== What you need to do ==
Read through the data, and wherever a line holds the word "when", write that line out.

(Materials provided Opens)

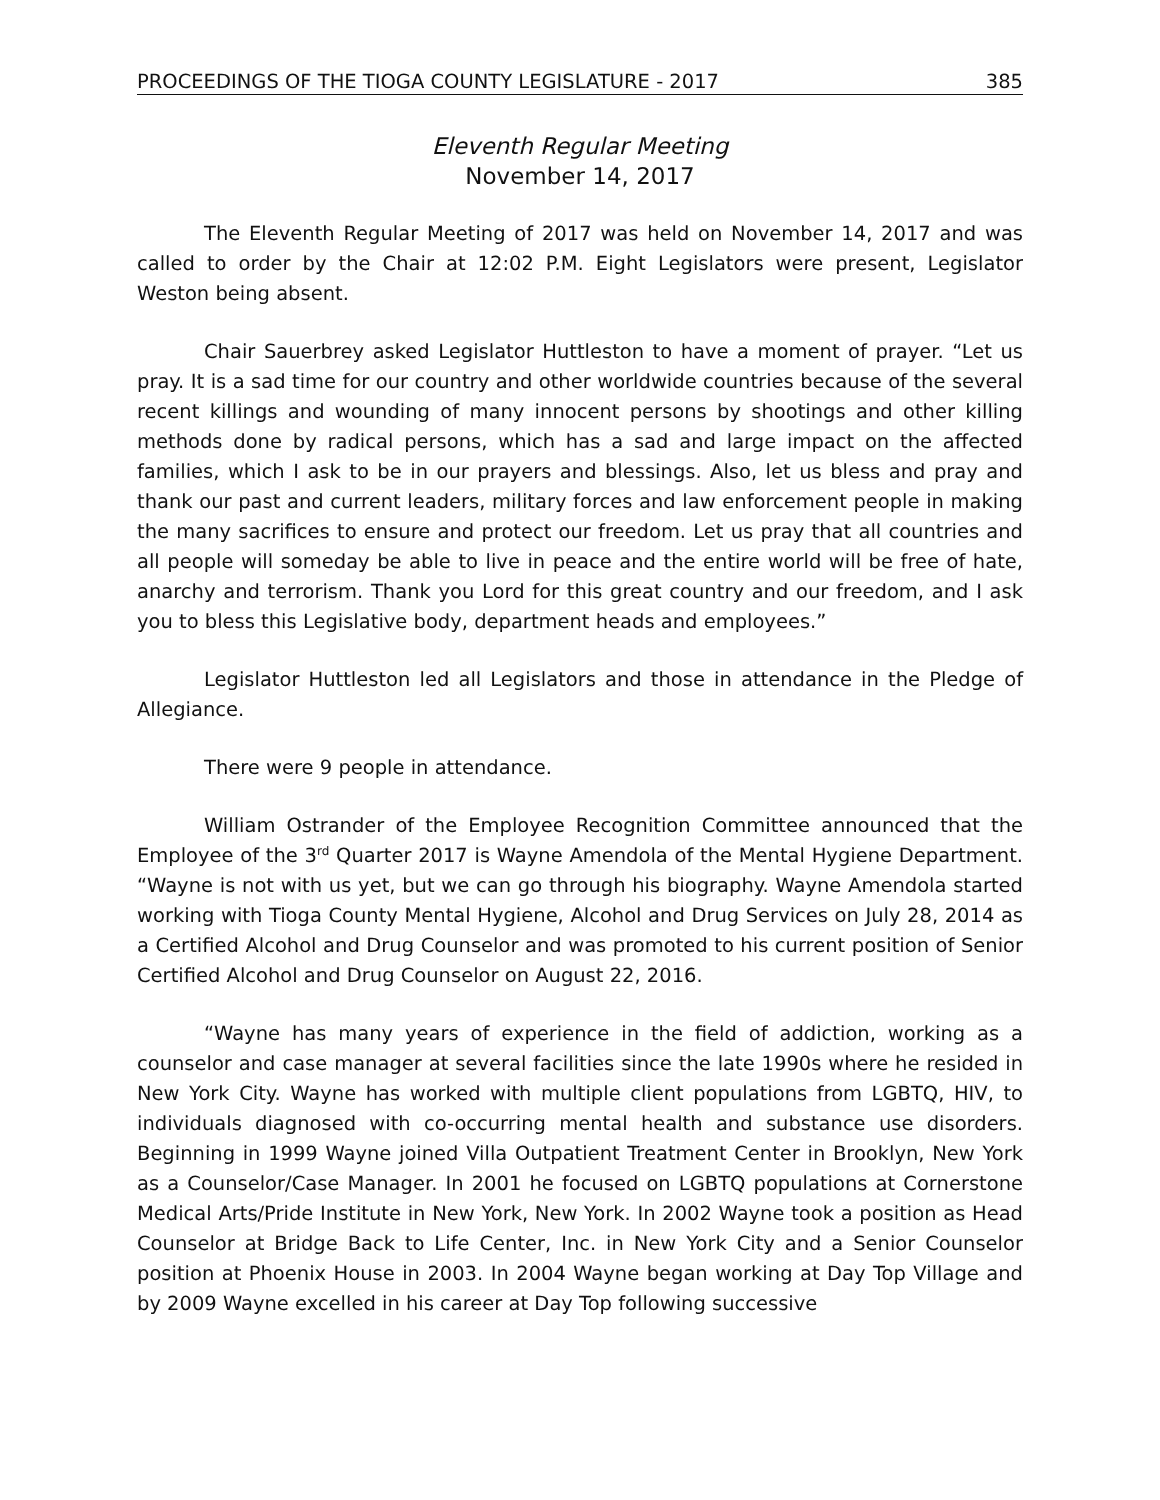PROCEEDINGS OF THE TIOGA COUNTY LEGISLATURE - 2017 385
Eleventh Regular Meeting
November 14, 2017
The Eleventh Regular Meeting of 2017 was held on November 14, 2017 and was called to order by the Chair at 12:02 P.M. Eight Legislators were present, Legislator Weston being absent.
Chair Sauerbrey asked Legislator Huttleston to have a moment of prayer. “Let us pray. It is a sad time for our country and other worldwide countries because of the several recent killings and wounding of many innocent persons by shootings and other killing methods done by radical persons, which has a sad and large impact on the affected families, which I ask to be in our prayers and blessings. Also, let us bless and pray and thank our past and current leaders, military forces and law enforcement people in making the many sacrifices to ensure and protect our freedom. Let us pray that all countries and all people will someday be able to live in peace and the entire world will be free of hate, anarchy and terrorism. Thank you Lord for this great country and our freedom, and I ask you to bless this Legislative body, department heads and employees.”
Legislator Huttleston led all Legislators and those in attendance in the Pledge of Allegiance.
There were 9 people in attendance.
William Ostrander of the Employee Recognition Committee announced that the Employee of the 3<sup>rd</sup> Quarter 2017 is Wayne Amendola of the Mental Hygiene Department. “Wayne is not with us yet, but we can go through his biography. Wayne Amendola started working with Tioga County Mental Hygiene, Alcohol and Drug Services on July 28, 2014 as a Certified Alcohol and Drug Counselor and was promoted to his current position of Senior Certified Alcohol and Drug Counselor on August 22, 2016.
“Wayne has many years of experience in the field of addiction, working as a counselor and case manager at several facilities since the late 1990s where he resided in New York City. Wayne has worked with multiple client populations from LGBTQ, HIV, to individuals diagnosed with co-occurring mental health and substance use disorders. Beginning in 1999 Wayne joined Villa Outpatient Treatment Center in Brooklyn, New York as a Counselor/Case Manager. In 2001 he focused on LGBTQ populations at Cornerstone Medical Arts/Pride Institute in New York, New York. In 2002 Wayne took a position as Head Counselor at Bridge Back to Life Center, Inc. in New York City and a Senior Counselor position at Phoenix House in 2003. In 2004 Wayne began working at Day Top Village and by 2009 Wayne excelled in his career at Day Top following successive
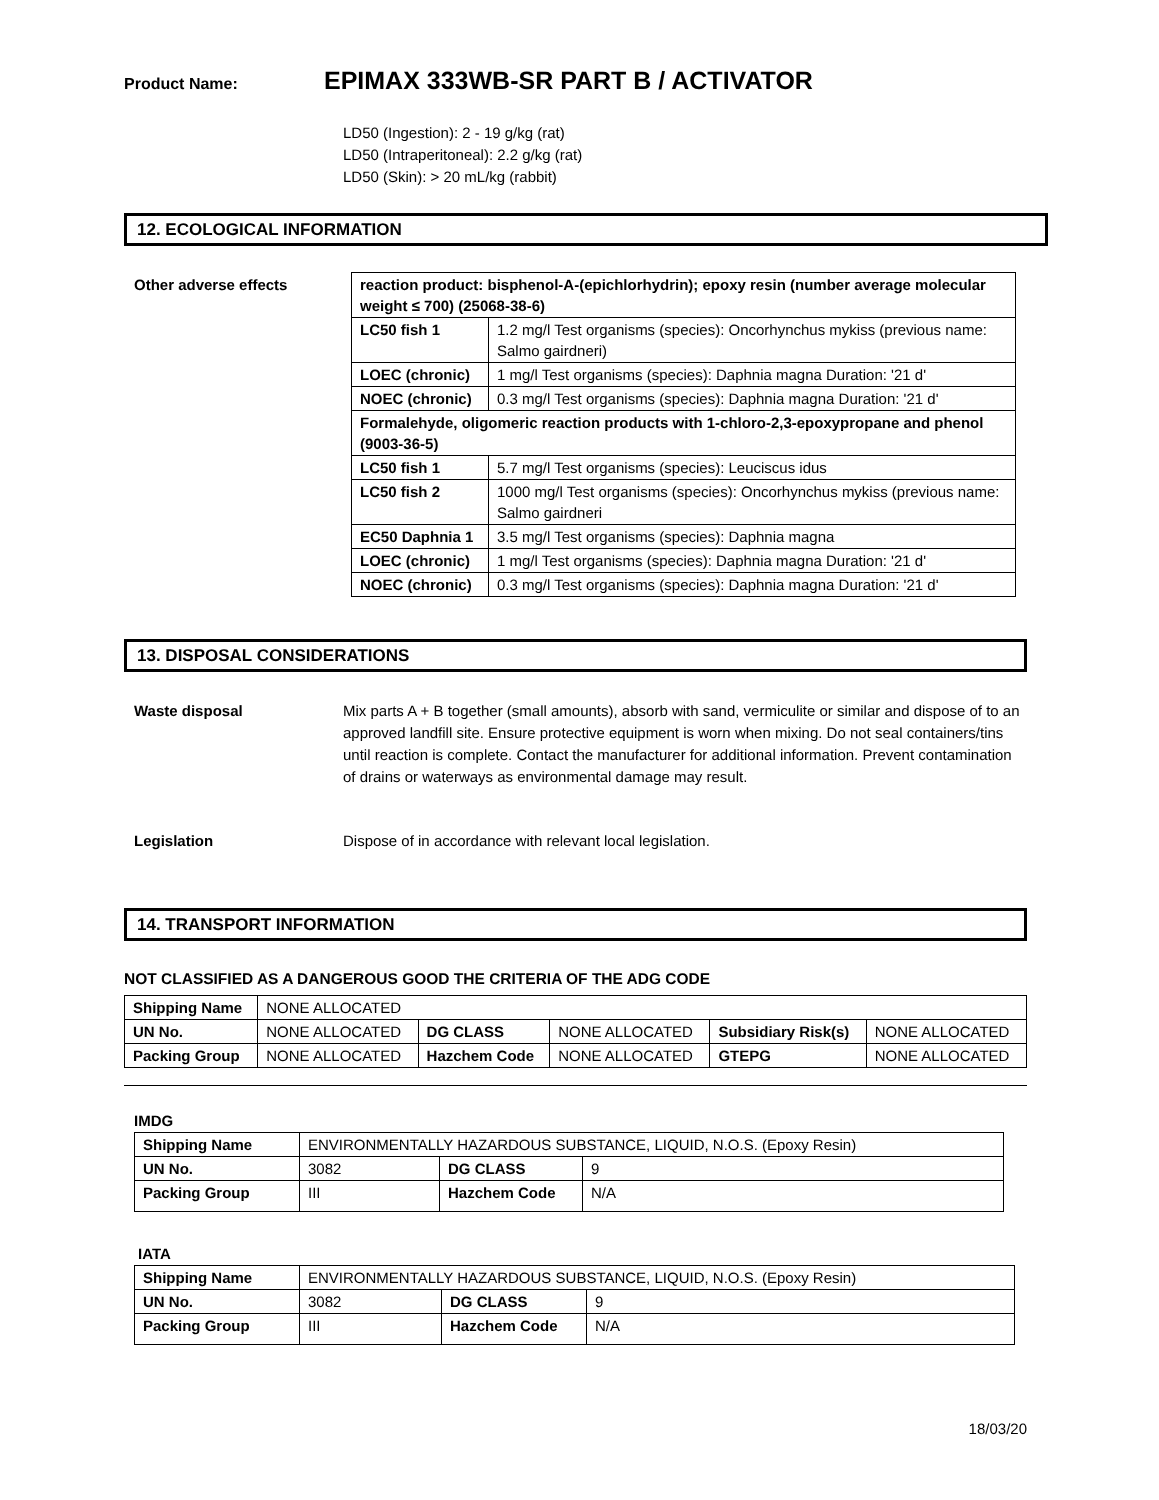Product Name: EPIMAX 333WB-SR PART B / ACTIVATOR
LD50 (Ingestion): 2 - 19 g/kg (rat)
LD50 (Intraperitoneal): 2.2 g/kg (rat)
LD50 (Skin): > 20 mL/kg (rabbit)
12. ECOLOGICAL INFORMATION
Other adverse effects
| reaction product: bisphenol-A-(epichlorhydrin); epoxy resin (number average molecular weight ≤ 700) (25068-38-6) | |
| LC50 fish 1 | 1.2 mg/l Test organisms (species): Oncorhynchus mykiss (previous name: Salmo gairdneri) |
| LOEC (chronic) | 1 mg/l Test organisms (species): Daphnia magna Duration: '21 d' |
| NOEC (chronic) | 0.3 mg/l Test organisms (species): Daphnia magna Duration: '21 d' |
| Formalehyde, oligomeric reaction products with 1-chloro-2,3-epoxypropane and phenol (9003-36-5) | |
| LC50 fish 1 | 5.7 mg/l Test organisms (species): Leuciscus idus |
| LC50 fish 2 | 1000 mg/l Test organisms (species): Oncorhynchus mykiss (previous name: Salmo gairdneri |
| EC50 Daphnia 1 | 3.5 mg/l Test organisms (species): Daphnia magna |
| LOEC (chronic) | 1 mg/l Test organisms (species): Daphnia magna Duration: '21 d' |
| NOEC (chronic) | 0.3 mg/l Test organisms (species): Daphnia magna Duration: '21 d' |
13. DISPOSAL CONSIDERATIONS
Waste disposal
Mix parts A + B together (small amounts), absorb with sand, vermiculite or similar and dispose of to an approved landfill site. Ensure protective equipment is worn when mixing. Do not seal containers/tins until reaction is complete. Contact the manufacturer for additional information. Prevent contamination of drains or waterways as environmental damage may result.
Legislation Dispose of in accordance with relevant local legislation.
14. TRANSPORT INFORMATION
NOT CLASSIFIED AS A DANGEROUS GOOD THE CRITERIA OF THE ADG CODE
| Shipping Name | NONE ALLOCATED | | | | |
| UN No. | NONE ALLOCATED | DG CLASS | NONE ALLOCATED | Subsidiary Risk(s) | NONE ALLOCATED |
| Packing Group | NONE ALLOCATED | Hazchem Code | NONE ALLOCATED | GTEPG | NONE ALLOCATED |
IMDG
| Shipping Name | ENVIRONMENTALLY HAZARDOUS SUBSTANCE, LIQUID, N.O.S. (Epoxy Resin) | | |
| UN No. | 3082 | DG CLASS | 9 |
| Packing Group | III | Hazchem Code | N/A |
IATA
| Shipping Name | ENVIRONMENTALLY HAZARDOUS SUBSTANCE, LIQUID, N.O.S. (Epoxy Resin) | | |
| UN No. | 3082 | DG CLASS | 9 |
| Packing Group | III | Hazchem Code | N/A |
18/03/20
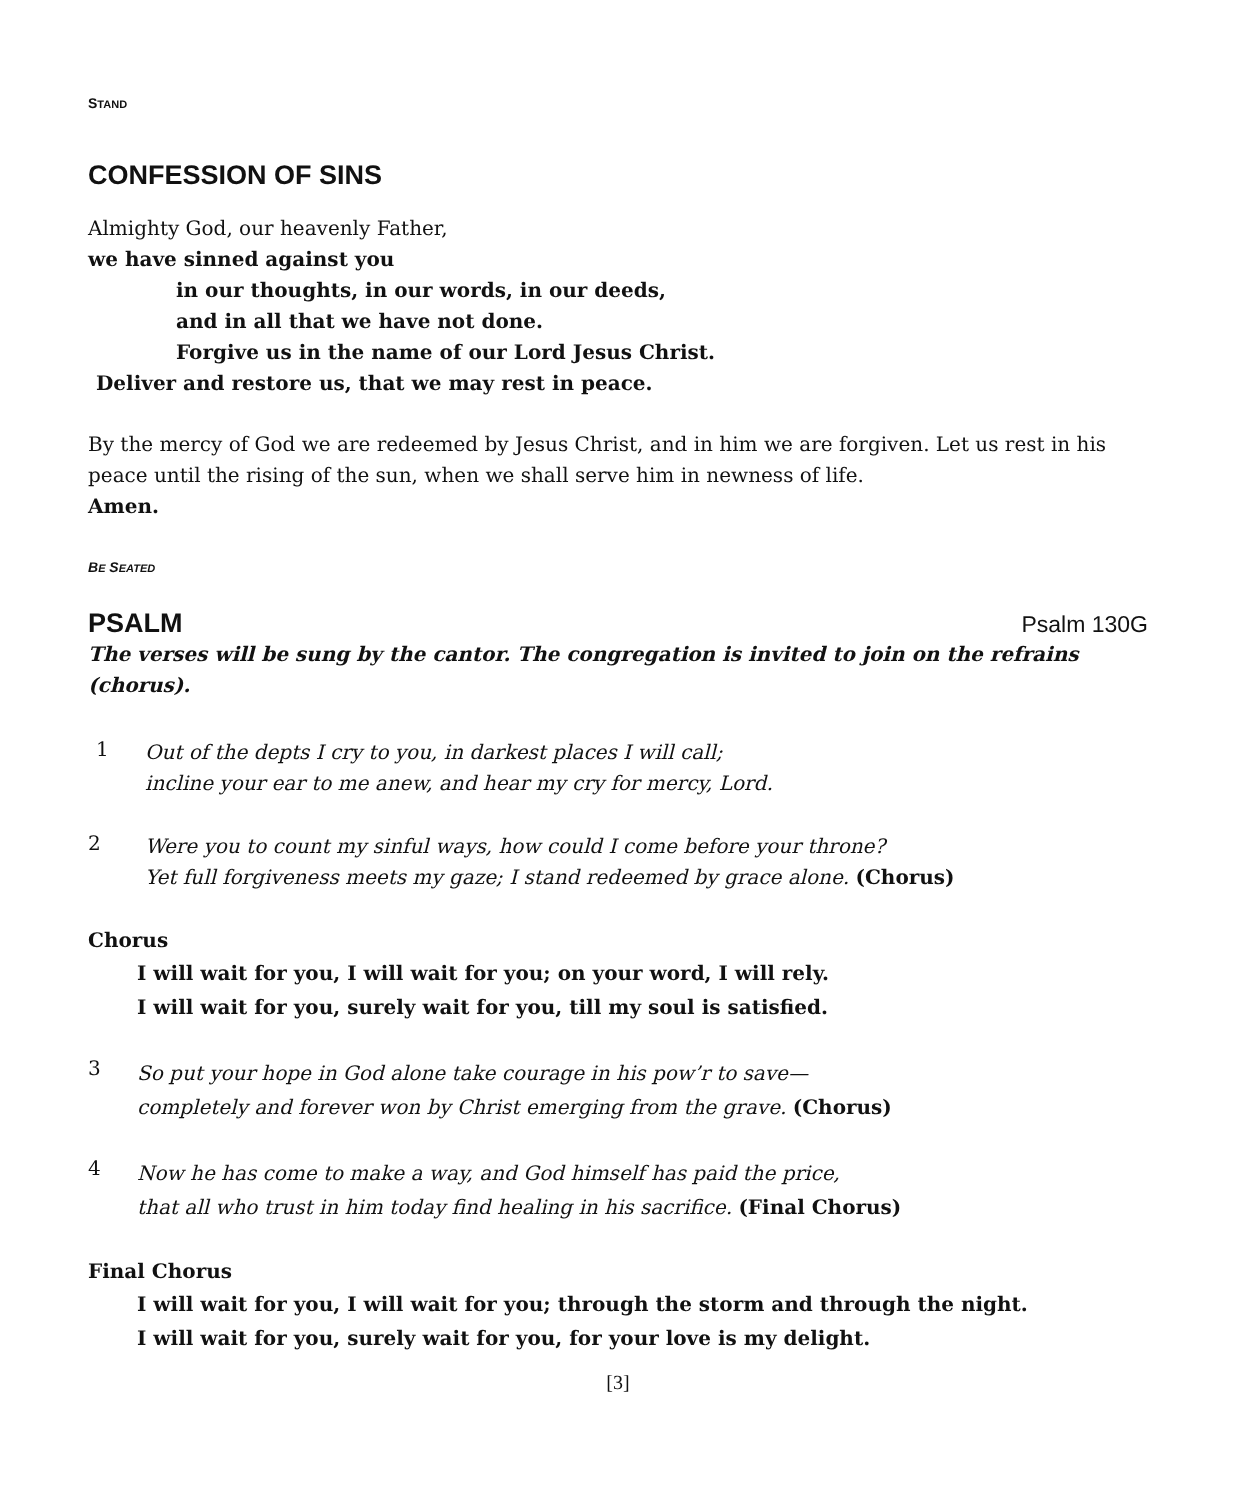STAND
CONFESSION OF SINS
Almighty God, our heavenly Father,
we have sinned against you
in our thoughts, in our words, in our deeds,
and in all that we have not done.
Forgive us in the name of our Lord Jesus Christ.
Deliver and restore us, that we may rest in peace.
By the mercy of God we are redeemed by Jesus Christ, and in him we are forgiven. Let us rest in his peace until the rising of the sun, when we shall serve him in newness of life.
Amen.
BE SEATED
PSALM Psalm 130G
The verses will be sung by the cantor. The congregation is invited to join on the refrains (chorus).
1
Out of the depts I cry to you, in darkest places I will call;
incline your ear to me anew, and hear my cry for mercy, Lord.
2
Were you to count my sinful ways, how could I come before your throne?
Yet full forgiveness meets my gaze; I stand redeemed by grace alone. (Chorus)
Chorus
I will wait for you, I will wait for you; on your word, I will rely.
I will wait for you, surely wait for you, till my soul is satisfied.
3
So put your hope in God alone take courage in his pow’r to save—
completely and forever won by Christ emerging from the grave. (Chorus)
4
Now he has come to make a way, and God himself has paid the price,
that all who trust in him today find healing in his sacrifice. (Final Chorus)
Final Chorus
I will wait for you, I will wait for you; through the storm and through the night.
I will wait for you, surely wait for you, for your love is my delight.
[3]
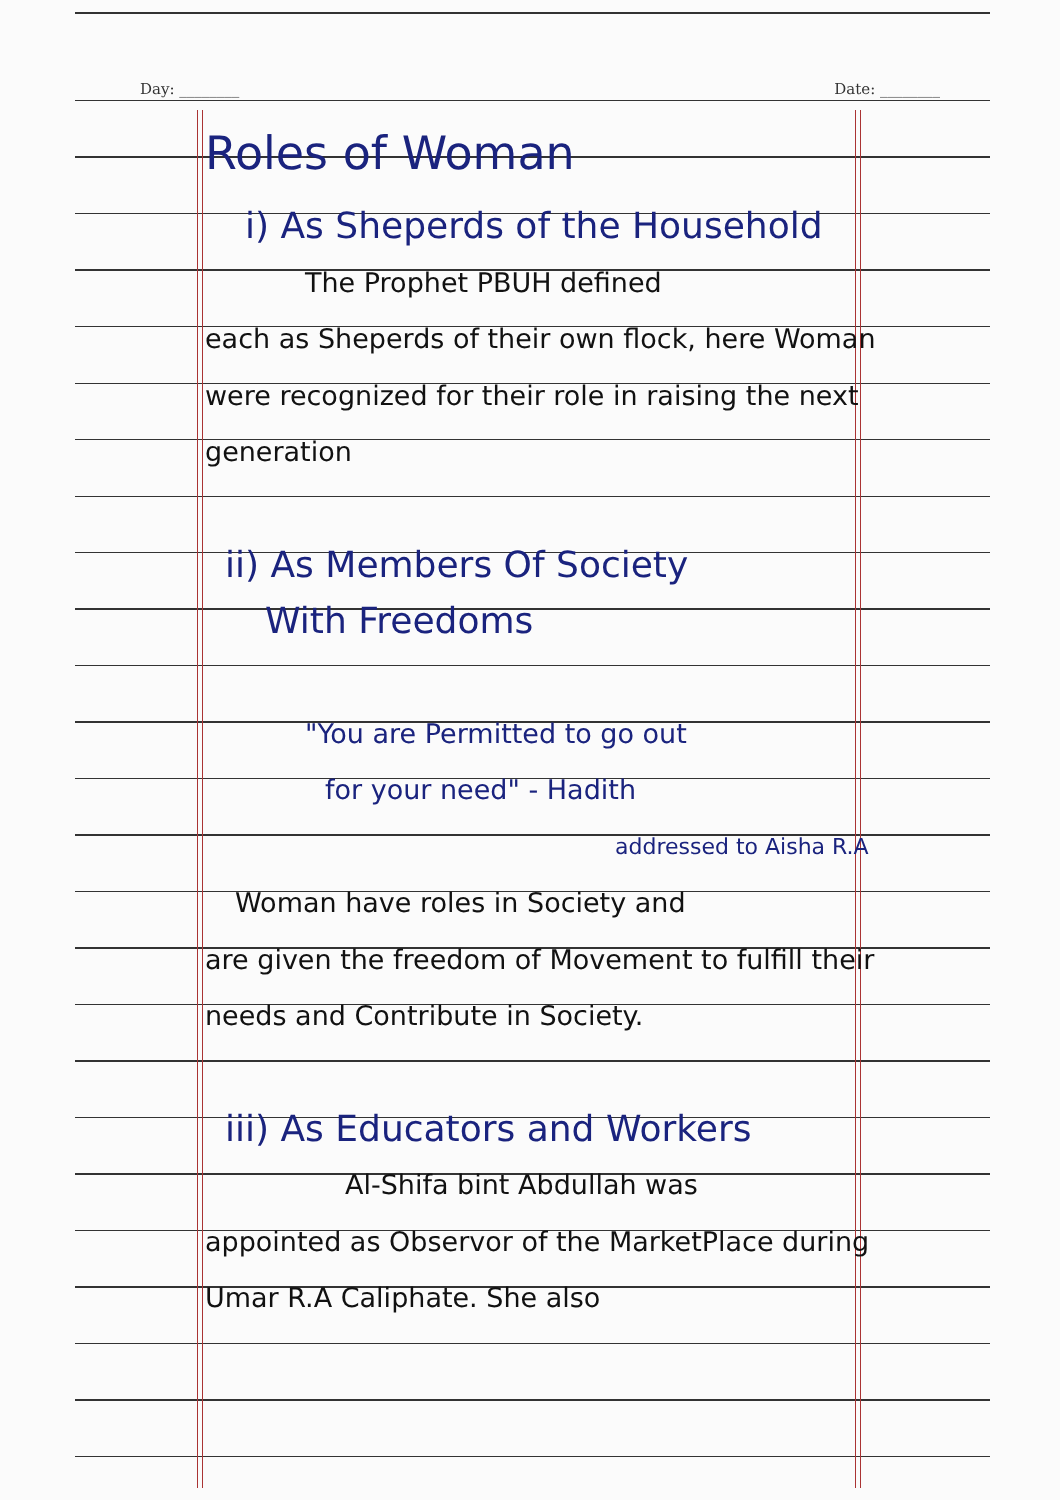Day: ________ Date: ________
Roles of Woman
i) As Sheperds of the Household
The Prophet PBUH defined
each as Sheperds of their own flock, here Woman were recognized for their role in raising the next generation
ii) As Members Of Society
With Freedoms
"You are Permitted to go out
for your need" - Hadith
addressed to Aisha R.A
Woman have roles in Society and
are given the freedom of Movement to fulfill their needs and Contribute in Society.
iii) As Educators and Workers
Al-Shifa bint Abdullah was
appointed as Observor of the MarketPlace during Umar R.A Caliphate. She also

(Materials provided Closes)

== Output of the task ==
Mix parts A + B together (small amounts), absorb with sand, vermiculite or similar and dispose of to an approved landfill site. Ensure protective equipment is worn when mixing. Do not seal containers/tins until reaction is complete. Contact the manufacturer for additional information. Prevent contamination of drains or waterways as environmental damage may result.
By the mercy of God we are redeemed by Jesus Christ, and in him we are forgiven. Let us rest in his peace until the rising of the sun, when we shall serve him in newness of life.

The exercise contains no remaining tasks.